Once a certain threshold is met (usually 30 percent voting in support), the union simply purports to speak for all employees in contract negotiations, lobbying and even political speech on controversial issues.

The result is a system that turns the First Amendment’s guarantee of free association on its head.

But a petition for review recently filed with the court, in which Freedom Foundation filed a brief in support, is a perfect opportunity to settle the constitutionality of exclusive representation laws once and for all.

In its brief, the Freedom Foundation argues that California is a textbook example of exclusive representation gone wrong. On the very day Janus was decided, California lawmakers enacted a statute designed to prevent workers from exercising their First Amendment rights affirmed in Janus.

This law, SB 866, erects several barriers between workers and their employers.

First, the law both prevents employers from seeing the waiver required by Janus (they have to take the unions’ word for it) and prevents employees from communicating their own preferences to their employers.

Second, SB 866 provides unions with a captive audience of new workers on whom it can exert pressure to join. These meetings are required to be kept a secret, and no one but the union or vendors are allowed to attend.

Lastly, SB 866 requires employers to divulge a whole host of each employee’s sensitive personal information to the unions to use in their pressure campaigns.

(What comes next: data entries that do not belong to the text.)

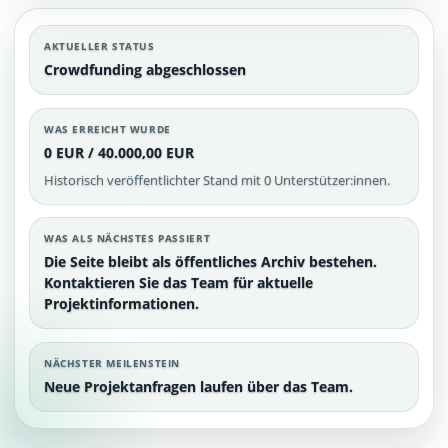
AKTUELLER STATUS
Crowdfunding abgeschlossen
WAS ERREICHT WURDE
0 EUR / 40.000,00 EUR
Historisch veröffentlichter Stand mit 0 Unterstützer:innen.
WAS ALS NÄCHSTES PASSIERT
Die Seite bleibt als öffentliches Archiv bestehen.
Kontaktieren Sie das Team für aktuelle
Projektinformationen.
NÄCHSTER MEILENSTEIN
Neue Projektanfragen laufen über das Team.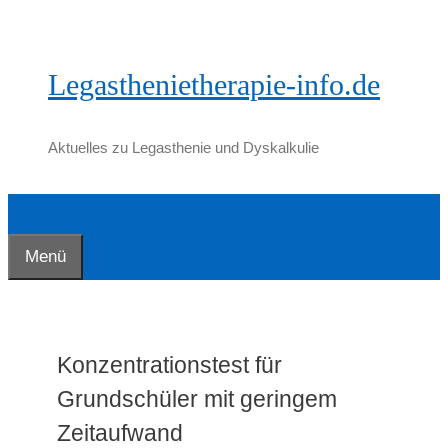
Zum
Inhalt
springen
Legasthenietherapie-info.de
Aktuelles zu Legasthenie und Dyskalkulie
Menü
Konzentrationstest für
Grundschüler mit geringem
Zeitaufwand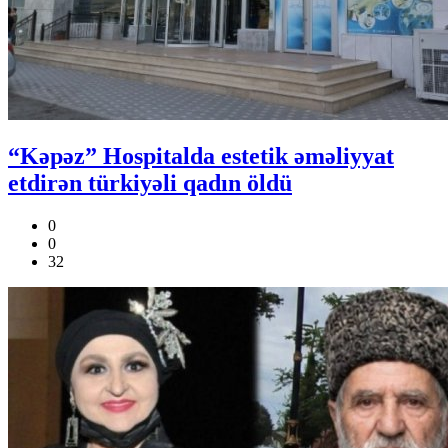
“Kəpəz” Hospitalda estetik əməliyyat
etdirən türkiyəli qadın öldü
0
0
32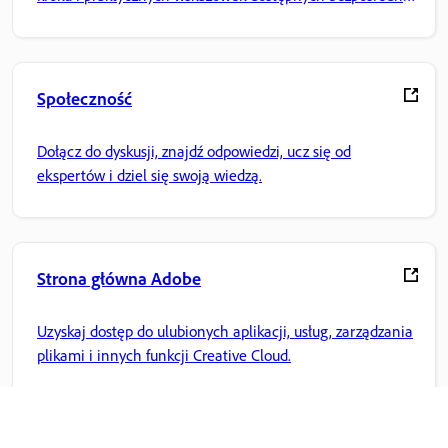
w aplikacji.
Społeczność
Dołącz do dyskusji, znajdź odpowiedzi, ucz się od
ekspertów i dziel się swoją wiedzą.
Strona główna Adobe
Uzyskaj dostęp do ulubionych aplikacji, usług, zarządzania
plikami i innych funkcji Creative Cloud.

All these abuses are supposedly justified by exclusive representation.

“(T)he First Amendment protects freedom of association because it makes the right to express one’s views meaningful.” But more than the freedom of association is at stake given the continued reliance of unions on exclusive representation to expand their ranks and maintain their power.

Under laws like California’s SB 866, an employee’s right to the presumption that he or she has not waived their First Amendment rights is burdened, they are forced to endure undue union pressure and their personal information is even forfeit.

The Thompson petition should be granted by the Supreme Court to end the abuse of California public workers’ rights — and the rights of public workers across the country.